Ans.) here, OT stands on the line PQ. So, ∠POT + ∠QOT = 180⁰,
So, 3x + 22⁰ + 47⁰ = 180⁰
So, 3x = 180⁰ - (22⁰ + 47⁰) = 111⁰
So, x = 111⁰/3 = 37⁰
Being, angles at a point on one side of the line PQ, ∠POR + ∠ROS + ∠SOQ = 180⁰
90⁰ + x + y + 18⁰ = 180⁰
Or, 90⁰ + 37⁰ + y + 18⁰ = 180⁰
Or, y = 180⁰ - 145⁰ = 35⁰
Hence, x = 37⁰ and y = 35⁰ (Ans.)
Example.3) Find the values of x & y from the adjoining figure when x – y = 10⁰
Ans.) ∠COE = vertically opposite ∠DOF = 90⁰
So, sum of the angles at a point on one side of a straight line = 180⁰,
∠AOE + ∠COE + ∠BOC = 180⁰
=> x + 22⁰ + 90⁰ + y + 36⁰ = 180⁰
=> x + y + 148⁰ = 180⁰
=> x + y = 32⁰…………………….(1)
And, as per given condition we have, x – y = 10⁰ …………………………..(2)

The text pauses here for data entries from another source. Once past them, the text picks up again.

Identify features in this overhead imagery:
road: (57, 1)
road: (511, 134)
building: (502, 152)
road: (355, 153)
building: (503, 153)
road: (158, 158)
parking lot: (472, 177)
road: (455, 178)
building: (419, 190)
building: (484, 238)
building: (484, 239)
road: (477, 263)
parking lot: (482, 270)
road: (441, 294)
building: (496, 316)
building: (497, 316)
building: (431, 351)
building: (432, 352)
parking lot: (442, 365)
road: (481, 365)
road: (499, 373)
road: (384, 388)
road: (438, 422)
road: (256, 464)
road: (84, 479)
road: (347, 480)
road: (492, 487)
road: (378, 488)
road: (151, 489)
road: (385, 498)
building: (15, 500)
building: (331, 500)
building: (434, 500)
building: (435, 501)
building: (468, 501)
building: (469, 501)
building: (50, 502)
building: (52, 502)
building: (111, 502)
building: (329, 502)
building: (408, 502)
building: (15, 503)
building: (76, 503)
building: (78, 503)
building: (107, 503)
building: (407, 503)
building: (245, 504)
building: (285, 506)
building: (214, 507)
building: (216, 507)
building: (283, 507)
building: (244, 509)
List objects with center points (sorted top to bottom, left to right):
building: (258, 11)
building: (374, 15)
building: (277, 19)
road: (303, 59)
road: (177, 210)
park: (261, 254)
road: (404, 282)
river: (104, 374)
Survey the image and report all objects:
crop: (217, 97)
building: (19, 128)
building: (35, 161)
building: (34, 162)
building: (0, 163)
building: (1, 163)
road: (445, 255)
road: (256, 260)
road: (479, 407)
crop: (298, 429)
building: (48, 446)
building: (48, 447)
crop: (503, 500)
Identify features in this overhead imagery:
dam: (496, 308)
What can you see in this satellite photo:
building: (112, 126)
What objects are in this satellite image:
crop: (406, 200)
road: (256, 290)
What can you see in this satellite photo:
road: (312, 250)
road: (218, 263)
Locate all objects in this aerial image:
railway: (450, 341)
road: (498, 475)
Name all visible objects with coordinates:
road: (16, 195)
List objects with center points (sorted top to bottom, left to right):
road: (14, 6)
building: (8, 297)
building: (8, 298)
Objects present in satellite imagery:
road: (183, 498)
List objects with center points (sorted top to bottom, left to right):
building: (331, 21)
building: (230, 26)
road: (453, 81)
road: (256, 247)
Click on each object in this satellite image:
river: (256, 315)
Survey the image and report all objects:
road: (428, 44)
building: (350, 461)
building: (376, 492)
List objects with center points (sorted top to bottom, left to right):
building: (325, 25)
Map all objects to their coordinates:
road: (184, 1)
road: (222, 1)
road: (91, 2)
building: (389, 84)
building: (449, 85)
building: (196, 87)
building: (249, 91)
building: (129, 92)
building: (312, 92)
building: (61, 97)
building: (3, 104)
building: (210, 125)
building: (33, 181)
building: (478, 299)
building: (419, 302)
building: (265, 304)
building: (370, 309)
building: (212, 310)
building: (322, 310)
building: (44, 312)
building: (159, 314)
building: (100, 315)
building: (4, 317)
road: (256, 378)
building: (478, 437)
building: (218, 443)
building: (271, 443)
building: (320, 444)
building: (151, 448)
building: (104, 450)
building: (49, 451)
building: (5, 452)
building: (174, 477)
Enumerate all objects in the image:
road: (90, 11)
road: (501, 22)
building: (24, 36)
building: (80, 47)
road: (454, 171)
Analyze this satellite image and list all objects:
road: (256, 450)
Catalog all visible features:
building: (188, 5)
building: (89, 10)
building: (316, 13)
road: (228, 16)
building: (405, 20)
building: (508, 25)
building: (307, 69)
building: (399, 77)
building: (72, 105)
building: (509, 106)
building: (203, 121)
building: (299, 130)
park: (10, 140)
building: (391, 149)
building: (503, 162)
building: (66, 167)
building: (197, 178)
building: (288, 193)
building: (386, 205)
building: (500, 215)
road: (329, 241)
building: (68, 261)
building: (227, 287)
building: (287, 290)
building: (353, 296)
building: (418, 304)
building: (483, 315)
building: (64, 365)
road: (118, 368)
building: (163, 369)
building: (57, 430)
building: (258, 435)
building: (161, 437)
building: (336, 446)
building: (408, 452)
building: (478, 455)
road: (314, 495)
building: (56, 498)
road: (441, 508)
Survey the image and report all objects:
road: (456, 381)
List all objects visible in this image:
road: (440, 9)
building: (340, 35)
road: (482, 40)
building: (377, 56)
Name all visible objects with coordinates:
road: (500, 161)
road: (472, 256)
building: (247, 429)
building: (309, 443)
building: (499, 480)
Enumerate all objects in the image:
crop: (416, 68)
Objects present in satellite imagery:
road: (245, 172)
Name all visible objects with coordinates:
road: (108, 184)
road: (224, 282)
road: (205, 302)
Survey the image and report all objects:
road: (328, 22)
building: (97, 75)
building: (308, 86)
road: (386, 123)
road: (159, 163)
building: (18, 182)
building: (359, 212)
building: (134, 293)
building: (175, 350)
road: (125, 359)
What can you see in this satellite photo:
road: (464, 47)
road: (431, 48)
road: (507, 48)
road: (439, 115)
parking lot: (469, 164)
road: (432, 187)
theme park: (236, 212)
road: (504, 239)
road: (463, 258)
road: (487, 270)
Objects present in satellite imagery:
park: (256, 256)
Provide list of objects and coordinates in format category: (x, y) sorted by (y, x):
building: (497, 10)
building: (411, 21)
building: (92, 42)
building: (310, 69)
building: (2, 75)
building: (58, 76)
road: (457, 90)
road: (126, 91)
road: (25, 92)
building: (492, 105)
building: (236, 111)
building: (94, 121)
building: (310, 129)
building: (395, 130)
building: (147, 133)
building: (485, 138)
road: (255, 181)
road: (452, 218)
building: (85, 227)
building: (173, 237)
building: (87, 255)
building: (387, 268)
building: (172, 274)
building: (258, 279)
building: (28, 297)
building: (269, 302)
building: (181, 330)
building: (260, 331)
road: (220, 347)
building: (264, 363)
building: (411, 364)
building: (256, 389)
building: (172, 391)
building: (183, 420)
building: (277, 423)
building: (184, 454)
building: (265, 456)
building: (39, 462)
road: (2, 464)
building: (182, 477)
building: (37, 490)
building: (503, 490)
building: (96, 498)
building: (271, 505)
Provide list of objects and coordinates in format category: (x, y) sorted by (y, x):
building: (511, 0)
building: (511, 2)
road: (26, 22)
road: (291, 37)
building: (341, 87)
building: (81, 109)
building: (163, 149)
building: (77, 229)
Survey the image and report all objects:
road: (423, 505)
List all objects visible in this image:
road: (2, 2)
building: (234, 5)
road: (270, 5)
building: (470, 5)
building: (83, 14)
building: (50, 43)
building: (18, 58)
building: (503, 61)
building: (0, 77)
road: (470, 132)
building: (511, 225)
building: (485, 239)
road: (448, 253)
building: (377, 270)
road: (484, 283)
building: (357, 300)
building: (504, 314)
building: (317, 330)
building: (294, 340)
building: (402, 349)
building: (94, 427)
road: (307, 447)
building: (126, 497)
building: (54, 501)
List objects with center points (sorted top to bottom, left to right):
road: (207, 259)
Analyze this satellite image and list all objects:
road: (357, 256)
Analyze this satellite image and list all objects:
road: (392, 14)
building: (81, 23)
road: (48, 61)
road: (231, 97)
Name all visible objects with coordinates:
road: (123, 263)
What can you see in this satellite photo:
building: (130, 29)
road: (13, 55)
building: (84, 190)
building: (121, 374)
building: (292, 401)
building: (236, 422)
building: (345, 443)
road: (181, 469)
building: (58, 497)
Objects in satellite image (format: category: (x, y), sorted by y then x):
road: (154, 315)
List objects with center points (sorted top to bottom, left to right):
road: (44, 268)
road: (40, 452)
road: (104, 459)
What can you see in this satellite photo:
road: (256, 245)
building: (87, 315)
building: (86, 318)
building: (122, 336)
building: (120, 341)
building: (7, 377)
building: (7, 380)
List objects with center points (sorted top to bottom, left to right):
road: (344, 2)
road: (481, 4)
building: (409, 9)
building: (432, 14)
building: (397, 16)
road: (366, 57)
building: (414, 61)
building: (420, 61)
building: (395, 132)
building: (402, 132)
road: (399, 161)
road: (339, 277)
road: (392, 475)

Now, we will add (1) & (2), and we find -
x + y = 32⁰
x – y = 10⁰
+ - +
----------------------
2x = 42⁰
So, x = 21⁰
Hence, if we put the value of x in equation (1), then we find –
x + y = 32⁰
or, 21⁰ + y = 32⁰
or, y = 32⁰ - 21⁰ = 11⁰
hence, x = 21⁰ & y = 11⁰ (Ans.)
Example.4) Find the value of x, y, & z from the adjoining figure, where x : y : z = 1 : 2 : 3
Ans.) Let, x = a, y = 2a, and z = 3a
Then, 2z + 3y – 3x = 6a + 6a – 3a = 9a,
5z = 15a, 3y = 6a
So, 2x + y = 2a + 2a = 4a, and 2x = 2a
So, sum of the angles at a point = 360⁰
So, 9a + 15a + 6a + 4a + 2a = 360⁰
Or, 36a = 360⁰
Or, a = 10⁰ or x = 10⁰
Hence we can find also, y = 20⁰, and z = 30⁰
So, x = 10⁰, y = 20⁰, and z = 30⁰ (Ans.)